UNASSIGNED: These results imply that evaluating mucin phenotype and microvessel features in conjunction with magnifying endoscopy (ME) may be a useful diagnostic strategy for early gastric cancer (EGC) detection. Nevertheless, further investigation is required to confirm these findings and identify the best course of action for EGC diagnosis.
摘要:
■为了检测早期胃癌(EGC),本研究旨在评估放大内镜(ME)的诊断效用以及粘蛋白表型和微血管特征的意义.
■402名诊断为EGC的患者在2012年至2020年期间在ME部门接受了内镜黏膜下剥离术(ESD)。
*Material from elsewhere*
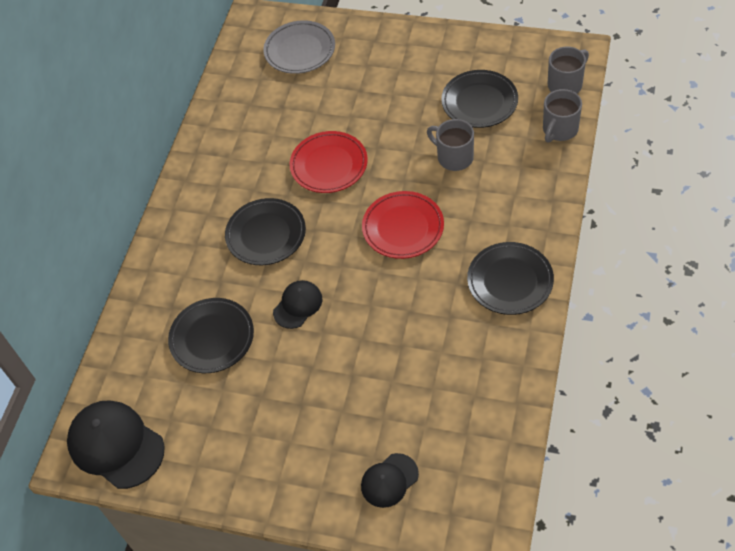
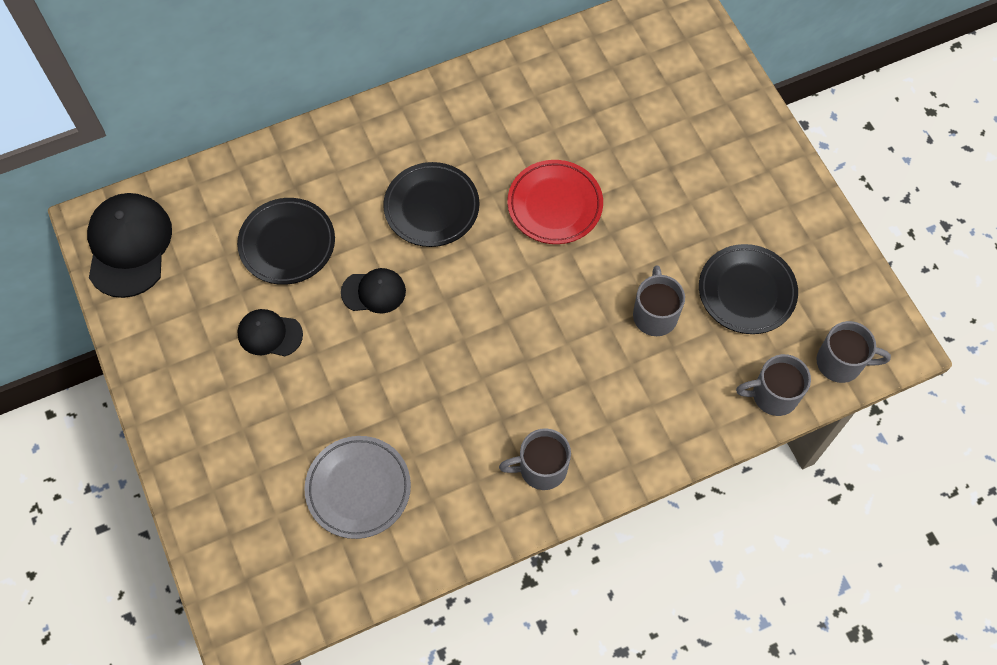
camera: 45 degrees right, 10 degrees up
grey plate [263,20,335,74] -> grey plate moved to [304,436,411,539]
black cap [361,453,419,508] -> black cap moved to [237,309,303,356]
red plate [362,191,444,259] -> none
black plate [467,242,554,315] -> grey mug [499,428,571,490]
调整图像失真后,我们拍摄了高倍率内窥镜照片并进行了检查,以发现感兴趣区域的微血管.分割后,以每平方毫米的计数(计数/mm2)测量微血管密度,血管床的大小计算为感兴趣面积的百分比。为了识别微血管的某些特性,如终点,交叉点,分支位点,和连接点,使用骨架化像素进行进一步处理。
■根据研究,未分化肿瘤通常缺乏MS模式,并显示椭圆形和管状微表面(MS)模式,但是分化的EGC肿瘤通常缺乏MS模式,并呈现开瓶器MV模式。与未分化肿瘤相比,粘膜下浸润与分化肿瘤的破坏性MS模式更密切相关。虽然具有开瓶器MV模式和胃窦或身体MS模式的病变显示出更高的MUC5AC表达,具有环状MV模式的病变表明MUC2表达较高。此外,在具有乳头状模式和窦或身体MS模式的病变中,CD10表达更高。
■这些结果表明,结合放大内镜(ME)评估粘蛋白表型和微血管特征可能是早期胃癌(EGC)检测的有用诊断策略。然而,需要进一步的研究来确认这些发现,并确定EGC诊断的最佳措施.
■402名诊断为EGC的患者在2012年至2020年期间在ME部门接受了内镜黏膜下剥离术(ESD)。调整图像失真后,我们拍摄了高倍率内窥镜照片并进行了检查,以发现感兴趣区域的微血管.分割后,以每平方毫米的计数(计数/mm2)测量微血管密度,血管床的大小计算为感兴趣面积的百分比。为了识别微血管的某些特性,如终点,交叉点,分支位点,和连接点,使用骨架化像素进行进一步处理。
■根据研究,未分化肿瘤通常缺乏MS模式,并显示椭圆形和管状微表面(MS)模式,但是分化的EGC肿瘤通常缺乏MS模式,并呈现开瓶器MV模式。与未分化肿瘤相比,粘膜下浸润与分化肿瘤的破坏性MS模式更密切相关。虽然具有开瓶器MV模式和胃窦或身体MS模式的病变显示出更高的MUC5AC表达,具有环状MV模式的病变表明MUC2表达较高。此外,在具有乳头状模式和窦或身体MS模式的病变中,CD10表达更高。
■这些结果表明,结合放大内镜(ME)评估粘蛋白表型和微血管特征可能是早期胃癌(EGC)检测的有用诊断策略。然而,需要进一步的研究来确认这些发现,并确定EGC诊断的最佳措施.